E aaaaaaaaaaaaaaaae suas cantora pop que faz hit surfando no hype do ex-namorado morto, tudo beleza?

Ascencio voltou, prometi pro Cacique que seria mais ativo no site (além de revisar o que a equipe escreve) neste ano, e cá estou. Fazer a review de Swimming veio quando estava escrevendo para o top 10 de 2018 do site, e pude notar a importância que este projeto teve para mim.
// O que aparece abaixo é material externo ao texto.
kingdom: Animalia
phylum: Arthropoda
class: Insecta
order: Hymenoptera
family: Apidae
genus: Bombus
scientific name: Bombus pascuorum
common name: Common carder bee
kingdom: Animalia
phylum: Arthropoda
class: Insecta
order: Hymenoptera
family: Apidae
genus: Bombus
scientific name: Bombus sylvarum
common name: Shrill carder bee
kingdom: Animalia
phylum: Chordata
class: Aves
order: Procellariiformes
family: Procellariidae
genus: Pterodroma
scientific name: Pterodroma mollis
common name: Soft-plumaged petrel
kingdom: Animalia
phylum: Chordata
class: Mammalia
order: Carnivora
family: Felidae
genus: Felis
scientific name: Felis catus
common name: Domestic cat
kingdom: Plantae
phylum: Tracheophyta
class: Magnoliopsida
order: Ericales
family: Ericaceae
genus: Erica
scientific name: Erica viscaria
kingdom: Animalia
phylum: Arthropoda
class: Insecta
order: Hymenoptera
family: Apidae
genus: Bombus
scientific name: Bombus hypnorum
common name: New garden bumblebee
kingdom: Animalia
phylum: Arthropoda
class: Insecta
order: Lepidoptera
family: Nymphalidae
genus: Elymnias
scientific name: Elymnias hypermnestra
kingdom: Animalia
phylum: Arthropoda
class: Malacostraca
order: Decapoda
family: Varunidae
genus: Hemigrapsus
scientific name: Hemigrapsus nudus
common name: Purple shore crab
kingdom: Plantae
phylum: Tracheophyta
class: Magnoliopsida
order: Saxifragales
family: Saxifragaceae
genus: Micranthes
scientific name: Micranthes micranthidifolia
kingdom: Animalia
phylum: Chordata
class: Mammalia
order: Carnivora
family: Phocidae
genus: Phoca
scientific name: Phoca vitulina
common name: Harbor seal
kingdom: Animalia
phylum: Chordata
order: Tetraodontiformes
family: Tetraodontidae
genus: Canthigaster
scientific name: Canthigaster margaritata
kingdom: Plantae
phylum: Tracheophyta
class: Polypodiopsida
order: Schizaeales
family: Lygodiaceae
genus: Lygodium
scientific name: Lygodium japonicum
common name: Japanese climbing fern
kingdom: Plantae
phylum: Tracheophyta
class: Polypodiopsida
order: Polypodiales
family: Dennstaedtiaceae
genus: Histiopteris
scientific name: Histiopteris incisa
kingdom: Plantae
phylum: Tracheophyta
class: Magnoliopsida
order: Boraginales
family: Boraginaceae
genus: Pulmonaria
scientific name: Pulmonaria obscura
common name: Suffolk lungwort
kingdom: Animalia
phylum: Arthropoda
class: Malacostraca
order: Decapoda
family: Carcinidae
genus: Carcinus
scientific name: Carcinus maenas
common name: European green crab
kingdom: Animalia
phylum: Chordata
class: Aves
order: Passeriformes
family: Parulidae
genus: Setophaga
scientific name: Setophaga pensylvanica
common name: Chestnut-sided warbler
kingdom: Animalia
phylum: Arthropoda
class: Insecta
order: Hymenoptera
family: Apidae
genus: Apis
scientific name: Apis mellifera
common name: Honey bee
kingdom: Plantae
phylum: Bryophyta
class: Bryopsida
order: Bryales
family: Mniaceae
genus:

Tenho muita coisa que gostaria de apontar/comentar sobre esse CD, vou tentar fazer faixa por faixa, espero que gostem e leiam até o fim (ninguém mais lê textos grandes na internet, aparentemente).

Como diz o meu amigo Shaq, começando pela capa: a arte de Swimming diz muito sobre o álbum, como veremos, constantemente Mac diz ter sua mente nas nuvens e estar sempre muito alto, numa espaçonave, daí tiramos a porta do avião e as nuvens lá fora; entretanto, ele diz também ter seus pés no chão, daí tiramos seus pés sujos a mostra; o branco ao redor pode ser uma metáfora para representar o que ele mesmo diz sobre tirar coisa nenhuma do nada, tentando descrever um processo criativo suprimido por problemas psicológicos.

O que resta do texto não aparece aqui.